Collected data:
● ● ● ● ●
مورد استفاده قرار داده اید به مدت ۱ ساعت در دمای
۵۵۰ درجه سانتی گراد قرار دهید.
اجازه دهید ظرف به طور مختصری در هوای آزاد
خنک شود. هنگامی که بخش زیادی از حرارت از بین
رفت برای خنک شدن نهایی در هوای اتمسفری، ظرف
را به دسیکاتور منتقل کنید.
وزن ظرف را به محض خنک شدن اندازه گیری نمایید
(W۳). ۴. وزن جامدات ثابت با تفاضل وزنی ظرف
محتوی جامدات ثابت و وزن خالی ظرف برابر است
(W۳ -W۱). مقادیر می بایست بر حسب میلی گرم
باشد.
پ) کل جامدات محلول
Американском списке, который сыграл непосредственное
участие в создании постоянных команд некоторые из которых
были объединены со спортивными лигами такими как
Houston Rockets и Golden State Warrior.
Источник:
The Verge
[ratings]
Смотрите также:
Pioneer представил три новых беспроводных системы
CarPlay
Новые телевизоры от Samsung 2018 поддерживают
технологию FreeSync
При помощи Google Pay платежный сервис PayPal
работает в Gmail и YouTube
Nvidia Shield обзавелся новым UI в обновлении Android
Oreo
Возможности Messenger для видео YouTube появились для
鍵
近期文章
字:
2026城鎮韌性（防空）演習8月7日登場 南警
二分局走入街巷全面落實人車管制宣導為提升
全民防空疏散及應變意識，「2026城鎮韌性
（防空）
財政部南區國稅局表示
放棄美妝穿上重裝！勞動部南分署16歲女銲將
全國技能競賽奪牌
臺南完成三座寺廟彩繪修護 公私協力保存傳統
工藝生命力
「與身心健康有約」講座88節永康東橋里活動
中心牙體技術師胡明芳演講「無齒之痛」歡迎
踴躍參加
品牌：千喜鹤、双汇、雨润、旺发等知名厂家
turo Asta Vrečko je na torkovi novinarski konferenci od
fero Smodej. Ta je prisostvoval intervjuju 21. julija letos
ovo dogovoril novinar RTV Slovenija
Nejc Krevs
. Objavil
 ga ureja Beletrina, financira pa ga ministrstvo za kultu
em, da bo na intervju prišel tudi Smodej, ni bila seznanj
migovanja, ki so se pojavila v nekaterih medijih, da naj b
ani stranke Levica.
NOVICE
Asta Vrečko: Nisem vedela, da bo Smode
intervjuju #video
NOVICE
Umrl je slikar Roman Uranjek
● ● ● ● ●
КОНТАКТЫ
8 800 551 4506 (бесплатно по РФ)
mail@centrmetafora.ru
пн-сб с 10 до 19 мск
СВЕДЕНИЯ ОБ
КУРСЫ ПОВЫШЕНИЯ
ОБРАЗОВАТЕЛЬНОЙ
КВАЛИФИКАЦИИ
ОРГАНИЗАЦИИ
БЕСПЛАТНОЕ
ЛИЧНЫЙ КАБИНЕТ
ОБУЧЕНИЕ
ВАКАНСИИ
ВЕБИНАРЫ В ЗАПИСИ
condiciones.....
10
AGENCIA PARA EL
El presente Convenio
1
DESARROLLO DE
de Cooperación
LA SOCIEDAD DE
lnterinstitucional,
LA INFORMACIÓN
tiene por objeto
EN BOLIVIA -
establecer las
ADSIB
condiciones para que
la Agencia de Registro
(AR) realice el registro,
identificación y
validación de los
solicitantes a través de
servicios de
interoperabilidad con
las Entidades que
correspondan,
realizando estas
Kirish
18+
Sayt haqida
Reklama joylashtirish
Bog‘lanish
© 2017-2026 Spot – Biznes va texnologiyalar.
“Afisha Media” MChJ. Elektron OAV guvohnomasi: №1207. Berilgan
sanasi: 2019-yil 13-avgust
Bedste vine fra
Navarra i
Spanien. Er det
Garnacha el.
● ● ● ● ●
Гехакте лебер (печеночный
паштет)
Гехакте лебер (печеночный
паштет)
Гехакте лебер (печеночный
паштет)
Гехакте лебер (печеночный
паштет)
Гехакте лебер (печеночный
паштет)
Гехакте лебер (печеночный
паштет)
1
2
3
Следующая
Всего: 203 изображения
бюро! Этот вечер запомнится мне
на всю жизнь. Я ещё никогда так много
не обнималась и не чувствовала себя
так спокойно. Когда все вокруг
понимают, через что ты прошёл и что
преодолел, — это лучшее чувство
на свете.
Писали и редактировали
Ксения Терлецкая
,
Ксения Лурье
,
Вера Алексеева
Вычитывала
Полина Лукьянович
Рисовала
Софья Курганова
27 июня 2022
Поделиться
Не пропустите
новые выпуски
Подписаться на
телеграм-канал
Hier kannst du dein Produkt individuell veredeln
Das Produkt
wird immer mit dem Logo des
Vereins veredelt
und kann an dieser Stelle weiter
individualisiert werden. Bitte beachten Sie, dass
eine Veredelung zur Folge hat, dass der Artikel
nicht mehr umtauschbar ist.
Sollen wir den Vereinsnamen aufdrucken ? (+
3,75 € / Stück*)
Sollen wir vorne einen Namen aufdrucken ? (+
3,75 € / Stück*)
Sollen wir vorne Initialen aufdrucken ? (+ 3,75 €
● ● ● ● ●
**Your assignment**
In the entries above, please find the line with "Nvidia Shield обзавелся" and the line with "Umrl je slikar Roman Uranjek", then write out exactly those two lines and every line between them, and nothing more.

**Response**
Nvidia Shield обзавелся новым UI в обновлении Android
Oreo
Возможности Messenger для видео YouTube появились для
鍵
近期文章
字:
2026城鎮韌性（防空）演習8月7日登場 南警
二分局走入街巷全面落實人車管制宣導為提升
全民防空疏散及應變意識，「2026城鎮韌性
（防空）
財政部南區國稅局表示
放棄美妝穿上重裝！勞動部南分署16歲女銲將
全國技能競賽奪牌
臺南完成三座寺廟彩繪修護 公私協力保存傳統
工藝生命力
「與身心健康有約」講座88節永康東橋里活動
中心牙體技術師胡明芳演講「無齒之痛」歡迎
踴躍參加
品牌：千喜鹤、双汇、雨润、旺发等知名厂家
turo Asta Vrečko je na torkovi novinarski konferenci od
fero Smodej. Ta je prisostvoval intervjuju 21. julija letos
ovo dogovoril novinar RTV Slovenija
Nejc Krevs
. Objavil
 ga ureja Beletrina, financira pa ga ministrstvo za kultu
em, da bo na intervju prišel tudi Smodej, ni bila seznanj
migovanja, ki so se pojavila v nekaterih medijih, da naj b
ani stranke Levica.
NOVICE
Asta Vrečko: Nisem vedela, da bo Smode
intervjuju #video
NOVICE
Umrl je slikar Roman Uranjek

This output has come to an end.